Stop being lazy and crying for regulation, when the people themselves can take action.
>Stop being lazy and crying for regulation, when the people themselves can take action.
Currently using a $200 laptop with linux, browsing with Firefox, watch any videos through redirect and invideous, have a host file block and using Mullvad. My phone is a $120 android with no google account getting apps though software using f-droid and auroa. I back up nothing to the cloud. I use signal for all messaging and I pay for a private and green email service.
Please don't assume what I am doing and what I am warning about. When I say "Us" I include myself because I am part of the community. When others are trapped I am also trapped because other use these services and I have to communicate through them.
I am trapped because I have to constantly use effort to get out of these traps. Asking people to "self host" when they can barely use an iPhone is just ridiculous.
> Asking people to "self host" when they can barely use an iPhone is just ridiculous.
It's not people that I am asking to self-host. It's the companies.
Instead of the Verge writing an article complaining about Youtube, it would be infinitely more productive if they got together with other publishers and put up one video instance platform of their own. Hell, they could even get to write more than one article about it after that.
If you read the article you would not have made this comment:
"..why on earth wouldn’t YouTube want people to click over to its app?
The short answer is money. Somewhat straightforwardly, YouTube has chosen to degrade the user experience of the embedded player publishers like Vox Media use, and the only way to get that link back is by using a slightly different player that pays us less and YouTube more."

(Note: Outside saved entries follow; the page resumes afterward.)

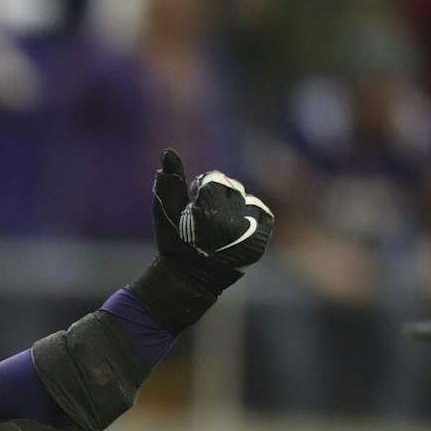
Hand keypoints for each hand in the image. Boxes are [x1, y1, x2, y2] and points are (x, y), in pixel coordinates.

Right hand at [151, 148, 274, 276]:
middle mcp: (231, 220)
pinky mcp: (260, 241)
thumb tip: (168, 151)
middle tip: (208, 220)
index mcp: (207, 211)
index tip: (195, 208)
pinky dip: (252, 219)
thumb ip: (170, 181)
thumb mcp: (167, 211)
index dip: (202, 190)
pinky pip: (263, 216)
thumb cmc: (174, 244)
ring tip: (223, 228)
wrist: (190, 278)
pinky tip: (238, 230)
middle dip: (220, 199)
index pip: (213, 180)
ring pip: (249, 201)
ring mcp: (248, 232)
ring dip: (237, 209)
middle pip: (232, 189)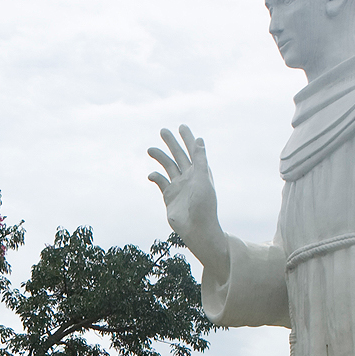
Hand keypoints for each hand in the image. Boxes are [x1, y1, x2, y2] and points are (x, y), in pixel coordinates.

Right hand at [147, 126, 228, 277]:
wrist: (196, 229)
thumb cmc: (204, 206)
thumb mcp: (203, 180)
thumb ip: (201, 160)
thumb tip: (199, 140)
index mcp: (200, 172)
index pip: (193, 151)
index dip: (188, 138)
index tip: (181, 127)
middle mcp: (189, 177)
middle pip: (179, 156)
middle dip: (171, 143)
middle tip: (163, 131)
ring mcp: (179, 186)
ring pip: (168, 167)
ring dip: (160, 157)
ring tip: (150, 149)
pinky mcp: (169, 197)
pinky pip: (161, 183)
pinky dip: (155, 177)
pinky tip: (151, 175)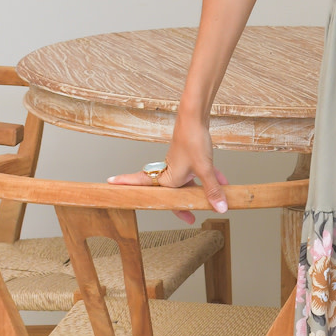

>YouTube has chosen to degrade the user experience of the embedded player
How is my user experience "degraded" by not having a link back to youtube and/or missing the branding? Why would I ever want to go to youtube to view the video when I can already view the video on the first party publisher's site? Does the lack of a youtube link mean every site self-hosts their own video is similarly "degraded"? Are you really sure that if the status quo was reversed, that people won't be complaining that youtube adding their branding was some sort of "greedy" money grab or whatever?